Nieurodzaje były częstym zjawiskiem w mojej wiosce, przez co słabo zaludniona osada z krytymi strzechą domami pozostawała w ubóstwie i ruinie. Kiedy ktoś z wioski zapraszał nas na nabożeństwo żałobne, mieszkańcy mogli przynieść tylko małą butelkę wina ryżowego (około 3 xị). Każdy, kto mógł sobie pozwolić na dwie butelki, miał prawo do głośnego i hałaśliwego mówienia podczas nabożeństwa. Kiedy byłem młody i miałem okazję wyprowadzić moją narzeczoną z wioski w starych ubraniach, dźwigałem ciężar winy i często obwiniałem los za to, że urodziłem się w tak biednej wiosce.

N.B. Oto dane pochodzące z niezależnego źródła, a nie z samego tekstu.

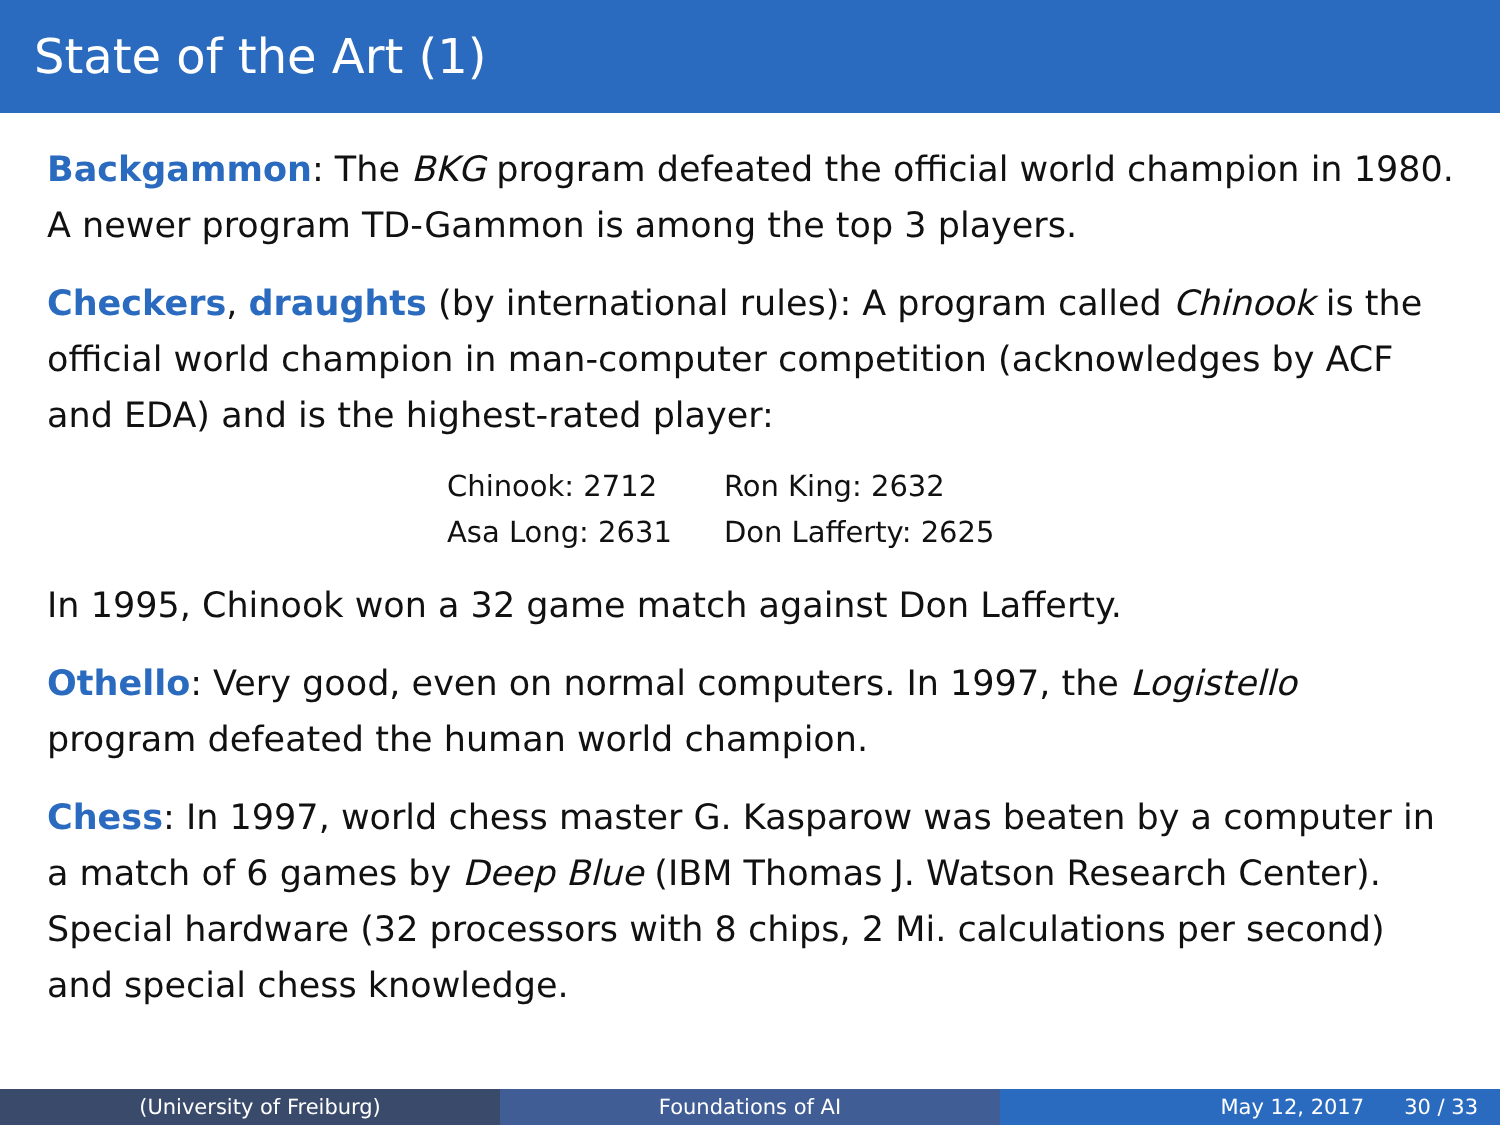State of the Art (1)
Backgammon: The BKG program defeated the official world champion in 1980. A newer program TD-Gammon is among the top 3 players.
Checkers, draughts (by international rules): A program called Chinook is the official world champion in man-computer competition (acknowledges by ACF and EDA) and is the highest-rated player:
| Chinook: 2712 | Ron King: 2632 |
| Asa Long: 2631 | Don Lafferty: 2625 |
In 1995, Chinook won a 32 game match against Don Lafferty.
Othello: Very good, even on normal computers. In 1997, the Logistello program defeated the human world champion.
Chess: In 1997, world chess master G. Kasparow was beaten by a computer in a match of 6 games by Deep Blue (IBM Thomas J. Watson Research Center).
Special hardware (32 processors with 8 chips, 2 Mi. calculations per second) and special chess knowledge.
(University of Freiburg) Foundations of AI May 12, 2017 30 / 33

Ziarna ryżu są darem niebios.
W latach nieurodzaju mój ojciec, w gniewie, wyjechał do innej krainy, by pracować jako najemny młocarz. Moja matka i starsza siostra wybiegały o świcie na pola, przeszukując trzciny i trawy w poszukiwaniu pozostałych, dojrzałych ziaren ryżu. Wytrzymywały palące słońce do późnego popołudnia, zbierając tylko po garści. Ziarna były poplamione i matowe, nie tak jasne i pulchne jak ryż z obfitych zbiorów. Moja matka tłukła je w moździerzu i przesiewała, znajdując ziarna pokruszone i obtłuczone, tak cienkie i chorowite jak mieszkańcy mojej wioski, blade i chorowite z powodu niedoboru składników odżywczych. Jednak „nawet szmaty mogą pomóc”, te ziarna, zmieszane z ziemniakami i maniokiem, pomogły mi i mojemu rodzeństwu przetrwać okres pogorszenia do następnych żniw. Wyraźnie pamiętam smak tego ryżu; był mniej tłusty i słodki, z większą ilością soli. Być może ta słoność pochodziła z potu i łez mojej matki i starszej siostry.

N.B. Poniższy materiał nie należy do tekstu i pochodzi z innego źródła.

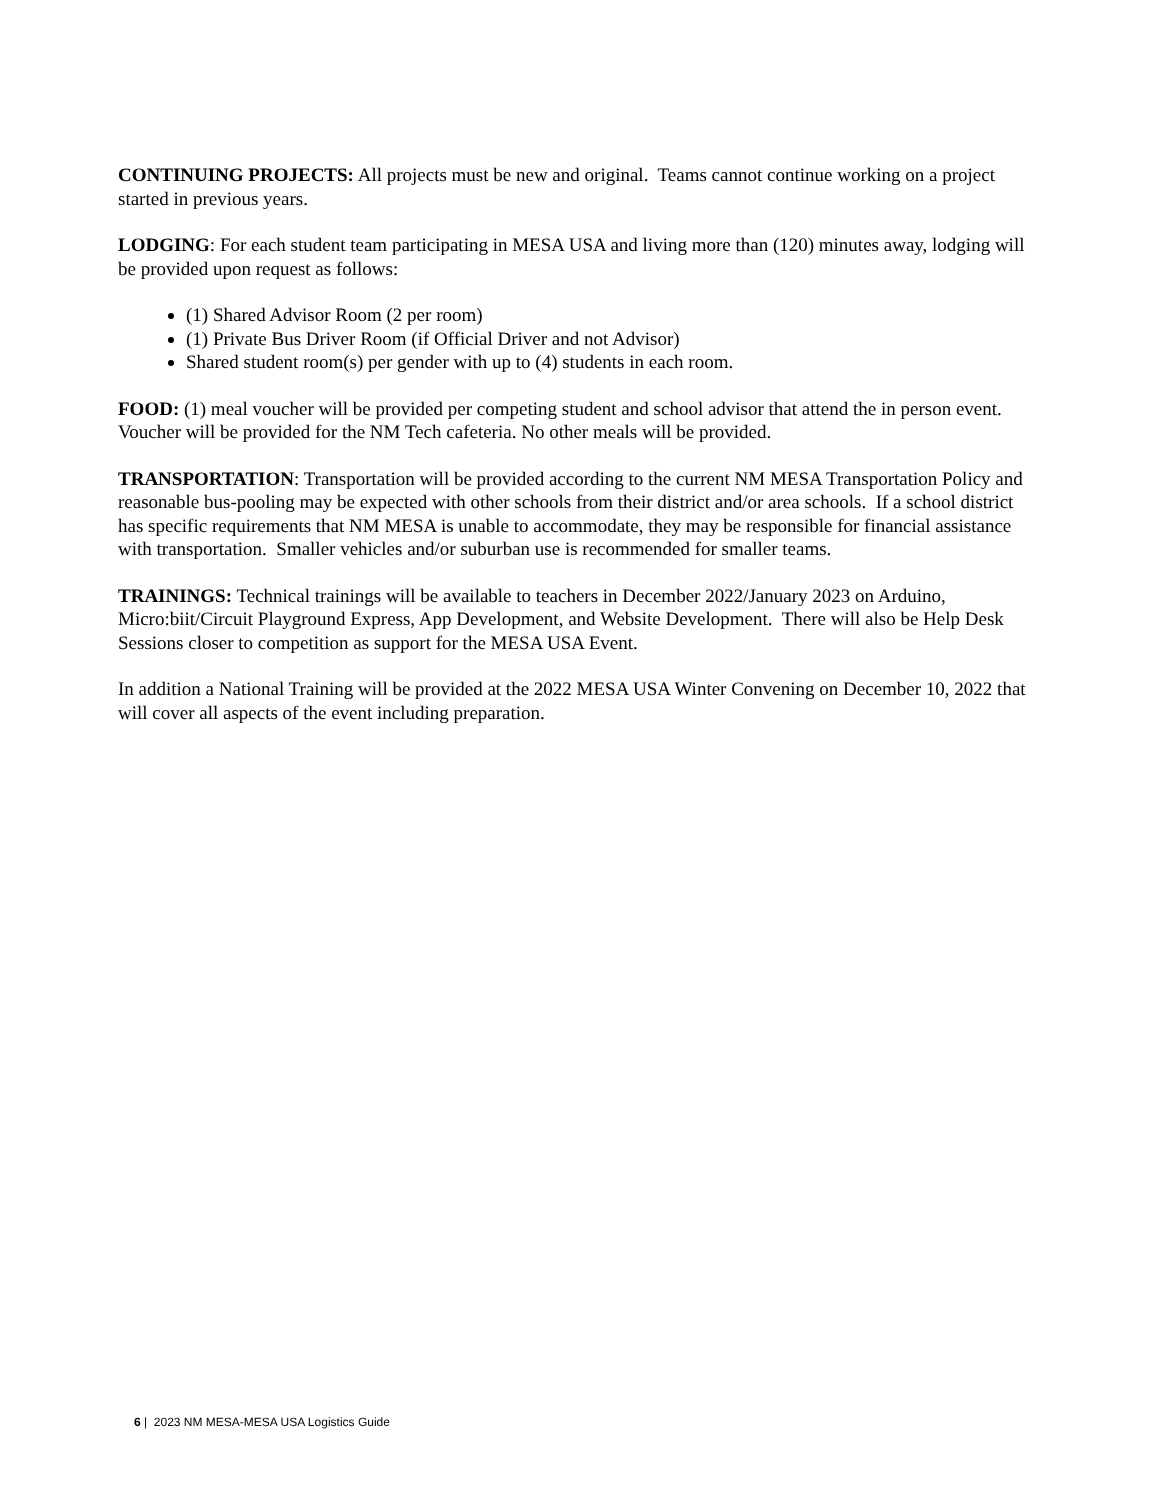CONTINUING PROJECTS: All projects must be new and original. Teams cannot continue working on a project started in previous years.
LODGING: For each student team participating in MESA USA and living more than (120) minutes away, lodging will be provided upon request as follows:
(1) Shared Advisor Room (2 per room)
(1) Private Bus Driver Room (if Official Driver and not Advisor)
Shared student room(s) per gender with up to (4) students in each room.
FOOD: (1) meal voucher will be provided per competing student and school advisor that attend the in person event. Voucher will be provided for the NM Tech cafeteria. No other meals will be provided.
TRANSPORTATION: Transportation will be provided according to the current NM MESA Transportation Policy and reasonable bus-pooling may be expected with other schools from their district and/or area schools. If a school district has specific requirements that NM MESA is unable to accommodate, they may be responsible for financial assistance with transportation. Smaller vehicles and/or suburban use is recommended for smaller teams.
TRAININGS: Technical trainings will be available to teachers in December 2022/January 2023 on Arduino, Micro:biit/Circuit Playground Express, App Development, and Website Development. There will also be Help Desk Sessions closer to competition as support for the MESA USA Event.
In addition a National Training will be provided at the 2022 MESA USA Winter Convening on December 10, 2022 that will cover all aspects of the event including preparation.
6 | 2023 NM MESA-MESA USA Logistics Guide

Ponieważ uprawa ryżu jest tak trudna, tak mozolna, że moi mieszkańcy wioski darzą go szacunkiem. To tak, jakby ziarno ryżu było święte, jakby miało duszę.
W każdej epoce i każdym regionie wartość odżywcza i pieniężna ziaren ryżu ulegała niewielkim zmianom, ale wartość pracy włożonej w ich produkcję zmieniała się znacząco.
Istnieje proste równanie dotyczące ziarna ryżu i życia, jak dodawanie, odejmowanie, mnożenie i dzielenie, ale nie każdy potrafi je rozwiązać. Biedny kraj, biedna wioska, biedna matka, która produkuje ryż na nasze utrzymanie, musi wkładać w to o wiele więcej potu i łez niż mieszkańcy bogatszych wiosek. Etycy nazywają to zasługą. Ja mogę to nazwać jedynie prostym rachunkiem. Każdy, kto nie potrafi go rozwiązać, jest pozbawiony charakteru.